Might Marx have been wrong? Might labor be something besides a commodity to be bought and sold? Friedman certainly gives one cause to think so:
But you cannot say this often enough: Good-paying jobs don’t come from bailouts. They come from start-ups. And where do start-ups come from? They come from smart, creative, inspired risk-takers.
What Friedman points out, what Smith has right, and what Marx has wrong, is the realization that the benefit of labor is the creation of value, and, as a direct consequence, can never be regarded as a commodity to be bought and sold merely. All labor must be in its essence a creative undertaking. "Good" jobs, therefore--jobs with significant pay and stature--come from new ventures seeking new ways to produce, or sell, or distrubute (or all of the above). Good jobs come from new companies, not established ones. Good jobs, then, are the result of individuals seeking new ways to impart value upon human effort. Good jobs are reflect Adam Smith and not Karl Marx.

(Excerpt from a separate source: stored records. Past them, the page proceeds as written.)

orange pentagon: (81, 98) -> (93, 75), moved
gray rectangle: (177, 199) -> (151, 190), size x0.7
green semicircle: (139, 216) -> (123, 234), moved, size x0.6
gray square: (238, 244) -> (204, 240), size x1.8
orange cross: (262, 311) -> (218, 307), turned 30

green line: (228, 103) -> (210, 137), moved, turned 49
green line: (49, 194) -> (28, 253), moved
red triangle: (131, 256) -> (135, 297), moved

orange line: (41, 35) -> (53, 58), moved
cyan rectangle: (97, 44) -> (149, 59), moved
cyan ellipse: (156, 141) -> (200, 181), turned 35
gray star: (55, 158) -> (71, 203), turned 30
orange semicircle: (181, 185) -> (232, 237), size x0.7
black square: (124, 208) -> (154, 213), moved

Thus, for all the governmental focus on spurring the creation of jobs, such efforts are doomed to failure--certainly the application to date of the American Recovery and Reinvestment Act has failed to produce the upturn in employment forecast by Presidential economic advisors Christine Romer and Jared Bernstein. These efforts fail because they do not address the fundamental aspect of value creation that defines the "good job".
Echoing Friedman, and recalling Adam Smith, it is not enough to merely speak of jobs. A thriving economy must speak of and dwell upon business. Each person must, in thought if not in reality, become an enterprise unto himself. Government policy must encourage such thoughts and encourage individuals to translate such thoughts into action, to create new businesses and new engines of value creation. Instead of 162,000 new jobs, America's goal should be 162,000 new businesses.
Now that would be cause for celebration indeed.